## Tareas
(1) En el texto sobre Córdoba, ¿dónde están los adolescentes?
(2) Explica, en una a tres oraciones, con qué fin el resto se marcha al descampao según el texto sobre Córdoba.
(3) Transcribe del texto sobre Córdoba el tramo que va desde "Mandar al descampao" hasta "de la nariz.".

## Fragmento de página
........

Mandar al descampao todas las distracciones, todo lo que se salga del espléndido y gris peregrinar a la oficina. Córdoba haciéndose fuerte en el silencioso día a día. Los niños de uniforme en el autobús. El sutil alboroto de los barrenderos. El claxon del que llega tarde. Señoras por la calle Gondomar. Adolescentes en el Burger King. Gurús de Santa Rosa. Patrullas de la moral en la puerta de El Pisto. El trino de los semáforos. Ese mundo callado, siniestro y urbano. Inalterable. Ofendido. De sueño leve. Ese que permanezca del cemento para dentro. Pero lo otro, lo que no es recogimiento sino expansión, lo que no es mundano sino extraordinario, que se vaya al descampao. Activistas que miran las obras anímicas de una ciudad estancada y dicen: así no se pone una baldosa, con las manos anudadas en la espalda y las gafas en mitad de la nariz.

Que alejen de la inmarcesible Córdoba a sus holgazanes y a sus indocumentados. Que cierren las tabernas ambulantes. Que abran paso a la luz. Se ha perdido todo. El respeto empuñado como un alfanje por los de siempre. Por los guardianes de la esencia y por los iconoplastas. El cagapoquitismo no tiene ideología. Los que beben a escondidas, en mudas curdas, en poéticas cambaladas. Esos se quedan intramuros. El resto, en éxodo colorido, nos vamos al descampao. A hacer ostentación de la nada. A convertirnos en sal. A bañar con Cruzcampo nuestros pecados y debilidades.

No sé qué Córdoba quiere la gente. No sé si la Córdoba que muchos tienen en su cabeza existe. Ni siquiera si existió alguna vez, en el pasado idealizado. Recortando, recortando uno al final se queda sólo con las tijeras en la mano. Convivir da más vértigo que el puenting.puenting Todo tiene un límite pero masco la sensación de que el listón está muy cercano al suelo. A la altura del río de pipí y los cristales rotos, a la altura de la cera reblandecida y de la tortilla machacada.

........

## Material aportado
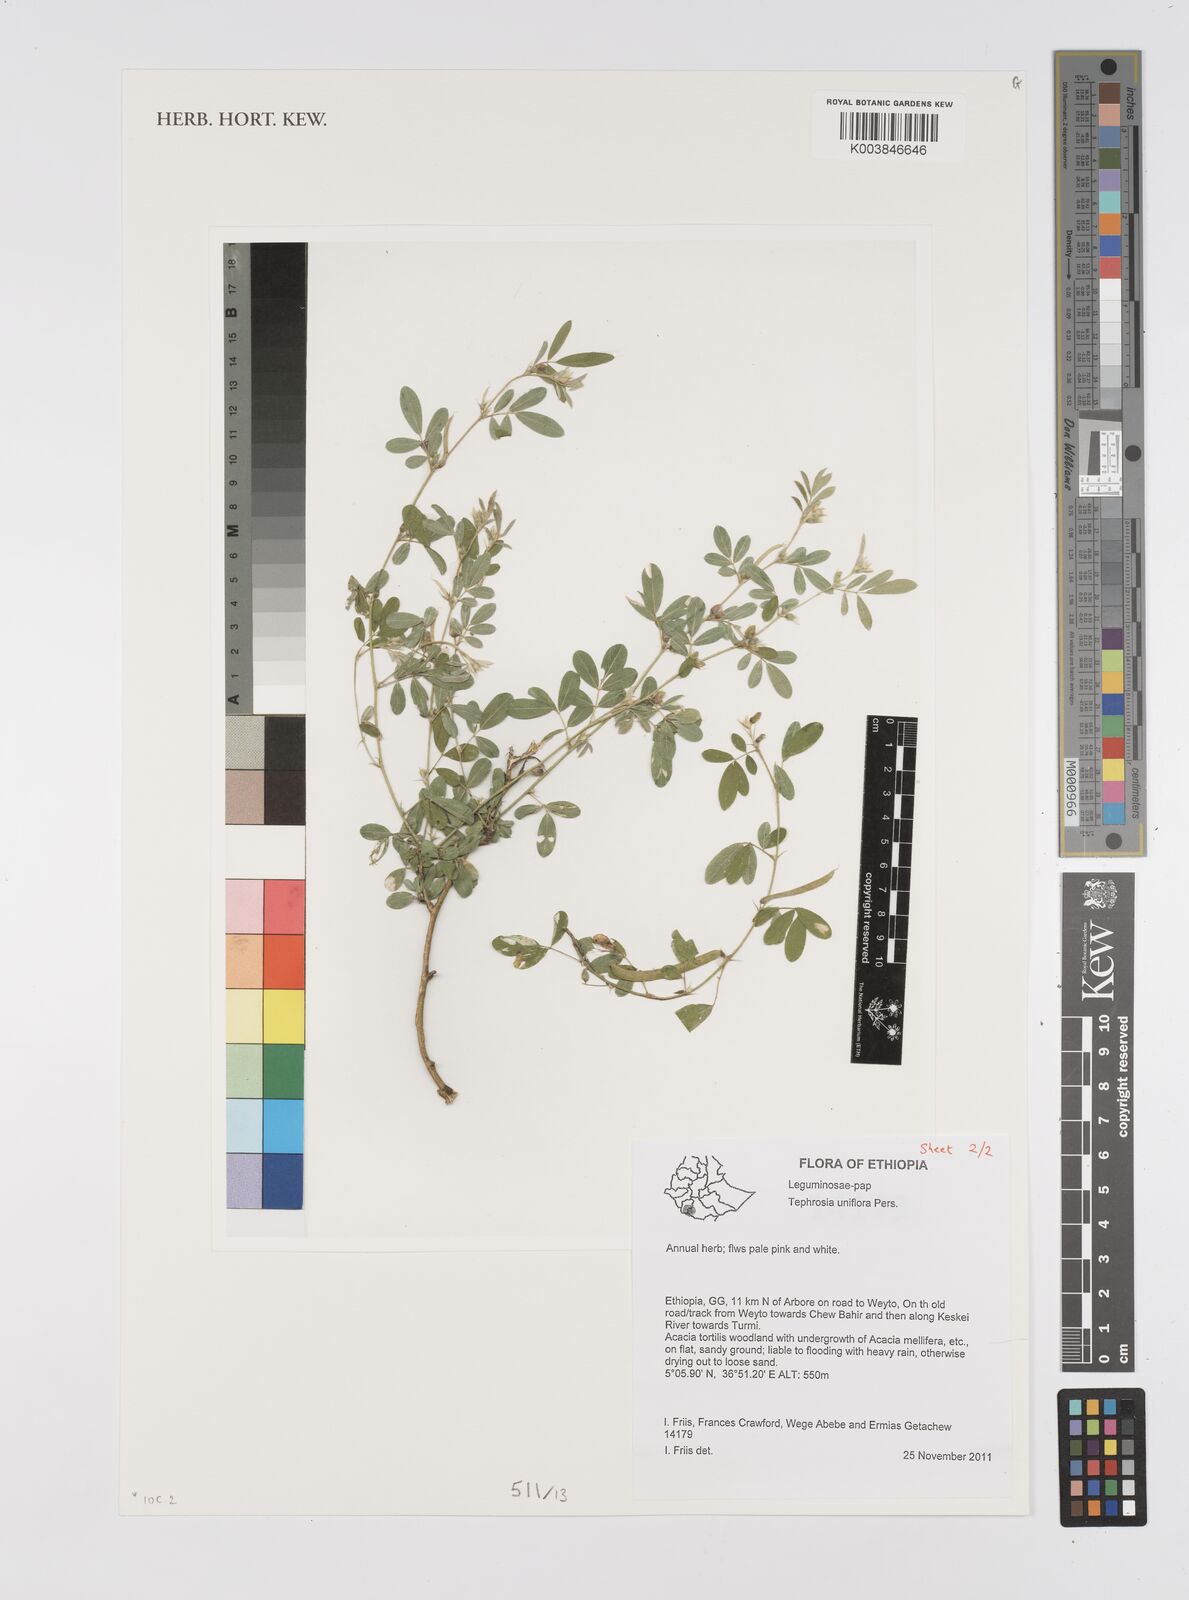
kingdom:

........

## Respuestas
(1) En el Burger King.

(2) El resto se va al descampao a hacer ostentación de la nada y a convertirse en sal. También va a bañar con Cruzcampo sus pecados y debilidades.

(3)
Mandar al descampao todas las distracciones, todo lo que se salga del espléndido y gris peregrinar a la oficina. Córdoba haciéndose fuerte en el silencioso día a día. Los niños de uniforme en el autobús. El sutil alboroto de los barrenderos. El claxon del que llega tarde. Señoras por la calle Gondomar. Adolescentes en el Burger King. Gurús de Santa Rosa. Patrullas de la moral en la puerta de El Pisto. El trino de los semáforos. Ese mundo callado, siniestro y urbano. Inalterable. Ofendido. De sueño leve. Ese que permanezca del cemento para dentro. Pero lo otro, lo que no es recogimiento sino expansión, lo que no es mundano sino extraordinario, que se vaya al descampao. Activistas que miran las obras anímicas de una ciudad estancada y dicen: así no se pone una baldosa, con las manos anudadas en la espalda y las gafas en mitad de la nariz.